In a true job cost accounting system, a budget is set up in advance of the job. As actual costs are accrued, they are compared to budgeted costs, to determine variances for each phase of each job. Cost Codes are used for each phase, allowing "mini-budgets" to be generated and tracked. In the construction industry, the Construction Specifications Institute (CSI) has established an industry standard Cost Coding system. The job costing system consists of various cost drivers that drive job costs.

== Example ==
These examples will assume that overhead is allocated on the basis of Direct Labor Hours. Direct Material is abbreviated DM, Direct Labor as DL, and Overhead as OH.

XYZ corporation manufactures airplanes. 1 order was completed (#110), 2 received further work (#111, 112), and 1 new order was received (#113). Overhead is allocated at a rate of $100/DL Hour. All employees earn $20/hour. Beginning Work In Process Balances are as follows: #110, $25,000; #111, $10,000; #112, $12,000; #113 $0 (New Order). Below are the amounts of DM and DL used.

- #110 $2,000 DM, 25 DL hours. Therefore, $5,000 in new cost is added ($2,000 DM, $500 DL, $2,500 OH). The job had a total cost of $30,000. this amount is transferred out of Work in Process to Finished Goods or Cost of Goods Sold.
- #111 $3,000 DM, 30 DL hours. Therefore, $6,600 in new cost is added ($3,000 DM, $600 DL, $3,000 OH). The job has a new total cost of $16,600. This amount remains in Work in Process until completion.
- #112 $5,000 DM, 100 DL hours. Therefore, $17,000 in new cost is added ($5,000 DM, $2,000 DL, $10,000 OH). The job has a new total cost of $29,000. This amount remains in Work in Process until completion.
- #113 $1,000 DM, 10 DL hours. Therefore, $2,200 in new cost is added ($1,000 DM, $200 DL, $1000 OH). The job has a new total cost of $2,200. This amount remains in Work in Process until completion.
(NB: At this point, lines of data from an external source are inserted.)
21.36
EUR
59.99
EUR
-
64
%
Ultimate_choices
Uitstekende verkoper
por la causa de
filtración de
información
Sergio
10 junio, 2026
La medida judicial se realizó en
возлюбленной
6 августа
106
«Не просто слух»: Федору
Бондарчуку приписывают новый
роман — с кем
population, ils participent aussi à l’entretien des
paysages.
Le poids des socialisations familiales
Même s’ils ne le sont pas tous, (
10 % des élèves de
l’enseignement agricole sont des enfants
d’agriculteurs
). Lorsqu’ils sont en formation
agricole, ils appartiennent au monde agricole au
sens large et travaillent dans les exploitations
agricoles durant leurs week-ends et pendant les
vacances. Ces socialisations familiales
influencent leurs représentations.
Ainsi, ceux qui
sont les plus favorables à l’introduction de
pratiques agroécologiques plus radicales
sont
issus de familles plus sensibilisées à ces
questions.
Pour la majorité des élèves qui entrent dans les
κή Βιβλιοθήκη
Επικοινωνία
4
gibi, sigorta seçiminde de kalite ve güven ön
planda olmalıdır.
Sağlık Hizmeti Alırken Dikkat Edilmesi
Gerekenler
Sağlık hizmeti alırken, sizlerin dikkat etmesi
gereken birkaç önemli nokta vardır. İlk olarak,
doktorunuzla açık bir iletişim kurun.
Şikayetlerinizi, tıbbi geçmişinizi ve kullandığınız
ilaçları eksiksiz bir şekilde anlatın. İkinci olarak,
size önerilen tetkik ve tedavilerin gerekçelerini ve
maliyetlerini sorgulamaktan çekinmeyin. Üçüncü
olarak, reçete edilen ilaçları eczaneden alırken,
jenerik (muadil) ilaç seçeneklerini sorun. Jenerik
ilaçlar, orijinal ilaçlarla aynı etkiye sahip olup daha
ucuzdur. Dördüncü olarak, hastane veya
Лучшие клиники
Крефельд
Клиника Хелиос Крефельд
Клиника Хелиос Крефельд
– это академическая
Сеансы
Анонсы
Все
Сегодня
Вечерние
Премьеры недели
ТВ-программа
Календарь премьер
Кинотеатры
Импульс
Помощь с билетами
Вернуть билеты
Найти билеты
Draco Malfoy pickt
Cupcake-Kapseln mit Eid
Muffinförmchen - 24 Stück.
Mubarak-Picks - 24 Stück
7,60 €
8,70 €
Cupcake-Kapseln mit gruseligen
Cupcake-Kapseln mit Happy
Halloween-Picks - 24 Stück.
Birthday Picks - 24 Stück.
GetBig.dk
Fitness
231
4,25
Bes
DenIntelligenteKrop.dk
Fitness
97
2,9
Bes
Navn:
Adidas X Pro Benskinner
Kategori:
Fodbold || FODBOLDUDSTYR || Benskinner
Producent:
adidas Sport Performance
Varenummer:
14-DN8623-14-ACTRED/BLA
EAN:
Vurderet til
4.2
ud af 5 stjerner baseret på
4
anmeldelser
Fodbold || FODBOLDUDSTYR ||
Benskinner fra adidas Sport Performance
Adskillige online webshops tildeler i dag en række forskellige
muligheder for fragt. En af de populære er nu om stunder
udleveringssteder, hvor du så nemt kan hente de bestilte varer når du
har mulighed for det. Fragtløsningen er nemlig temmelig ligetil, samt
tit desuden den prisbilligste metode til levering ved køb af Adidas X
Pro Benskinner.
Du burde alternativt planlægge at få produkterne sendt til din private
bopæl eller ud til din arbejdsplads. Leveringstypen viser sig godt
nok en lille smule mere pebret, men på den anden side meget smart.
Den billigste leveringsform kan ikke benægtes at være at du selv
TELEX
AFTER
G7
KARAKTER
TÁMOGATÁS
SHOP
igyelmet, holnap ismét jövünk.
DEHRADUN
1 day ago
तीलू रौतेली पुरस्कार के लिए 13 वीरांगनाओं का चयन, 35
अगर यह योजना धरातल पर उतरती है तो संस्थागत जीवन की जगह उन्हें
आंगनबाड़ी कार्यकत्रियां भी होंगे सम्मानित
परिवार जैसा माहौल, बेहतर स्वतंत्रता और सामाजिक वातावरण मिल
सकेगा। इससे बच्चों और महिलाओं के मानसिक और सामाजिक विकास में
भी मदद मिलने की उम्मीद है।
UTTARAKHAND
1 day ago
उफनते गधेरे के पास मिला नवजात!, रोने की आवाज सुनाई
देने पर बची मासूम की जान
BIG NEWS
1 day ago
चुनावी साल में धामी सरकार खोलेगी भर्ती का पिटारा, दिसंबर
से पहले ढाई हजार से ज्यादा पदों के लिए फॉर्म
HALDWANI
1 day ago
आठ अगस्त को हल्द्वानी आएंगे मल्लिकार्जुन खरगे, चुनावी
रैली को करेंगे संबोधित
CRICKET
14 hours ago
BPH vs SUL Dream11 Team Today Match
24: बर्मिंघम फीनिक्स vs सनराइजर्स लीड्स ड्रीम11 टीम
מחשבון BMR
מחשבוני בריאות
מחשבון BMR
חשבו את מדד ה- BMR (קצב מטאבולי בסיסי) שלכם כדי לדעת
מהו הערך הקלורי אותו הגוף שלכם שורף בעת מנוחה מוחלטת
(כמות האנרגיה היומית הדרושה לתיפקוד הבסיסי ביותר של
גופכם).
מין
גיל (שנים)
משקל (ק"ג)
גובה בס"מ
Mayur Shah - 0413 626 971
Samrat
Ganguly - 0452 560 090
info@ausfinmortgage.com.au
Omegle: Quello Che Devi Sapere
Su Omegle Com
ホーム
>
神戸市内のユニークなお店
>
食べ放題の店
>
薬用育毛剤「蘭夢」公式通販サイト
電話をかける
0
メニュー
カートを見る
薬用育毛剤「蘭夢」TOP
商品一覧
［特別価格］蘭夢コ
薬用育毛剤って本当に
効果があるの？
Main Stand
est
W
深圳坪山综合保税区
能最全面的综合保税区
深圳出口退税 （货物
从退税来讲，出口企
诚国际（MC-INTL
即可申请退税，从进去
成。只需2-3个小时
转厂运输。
Caution: overhead is allocated on the basis of DL hours. While in this case, allocating overhead on the basis of DL cost ($5 of overhead for every $1 DL cost) would produce the same result, this may not always be the case. Since rates are developed based on a budget, if employees are actually paid a different rate from the budgeted rate, allocating at a $5 to $1 ratio would produce a different cost from the stated $100/DL hour allocation. Companies use slightly different overhead allocation methods.